Section 3 to A.B. 281 clarifies that an injured worker may request an alternative choice of physician from the insurer's provider list without the insurer's approval , if the alternative choice is made within 90 days after the injury.   However, expect insurers whose initial denial of the claim is overturned to continue to argue that the injured worker has no right to choose an alternative treating physician after 90 days, even if it takes more than 90 days to get the claim accepted after a lengthy appeals process.

This bill also clarifies that an injured worker may request an alternative physician from the insurer's provider list after 90 days, and if the insurer denies this request, it must give a specific , written reason for denying the request .  In other words, the insurer can no longer deny the request simply because the request was made  90 days after the injury.  

I think the most helpful change to the law is the addition of a provision in section 3 that a written request for a change of physician that includes the name of the new physician (who is on the insurer's provider list), will be deemed granted if no action is taken on the request by the insurer within 10 days.

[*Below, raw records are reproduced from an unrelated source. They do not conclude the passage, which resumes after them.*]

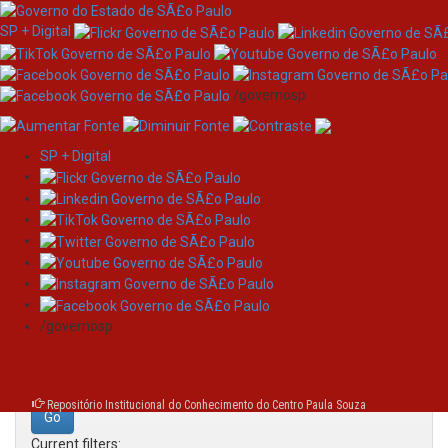
SP + Digital
/governosp
SP + Digital
Skip
Search
navigation
Search:
/governosp
for
Repositório Institucional do Conhecimento do Centro Paula Souza
Current filters:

Whether the insurer can subsequently issue a written denial with appeal rights under this amendment will undoubtedly be the subject of debate during  future appeals .

Two years ago, in Valdez v. Employers Insurance Company of Nevada, 123 Nev. Adv. Op. 21 (2007), the Nevada Supreme Court held that injured workers with accepted workers compensation claims have no substantive right to choose a treating physician, and can be required to treat with physicians contracted by the insurer or employer to provide care.    The court went on to state in that case that the Nevada legislature may retroactively change the manner in which an injured worker may select a physician, and may impose limits on that selection procedure.   The recent amendment to the law  on selection of an alternative physician takes a little bit of the sting out of the Valedez ruling. This amendment became effective July 1, 2009.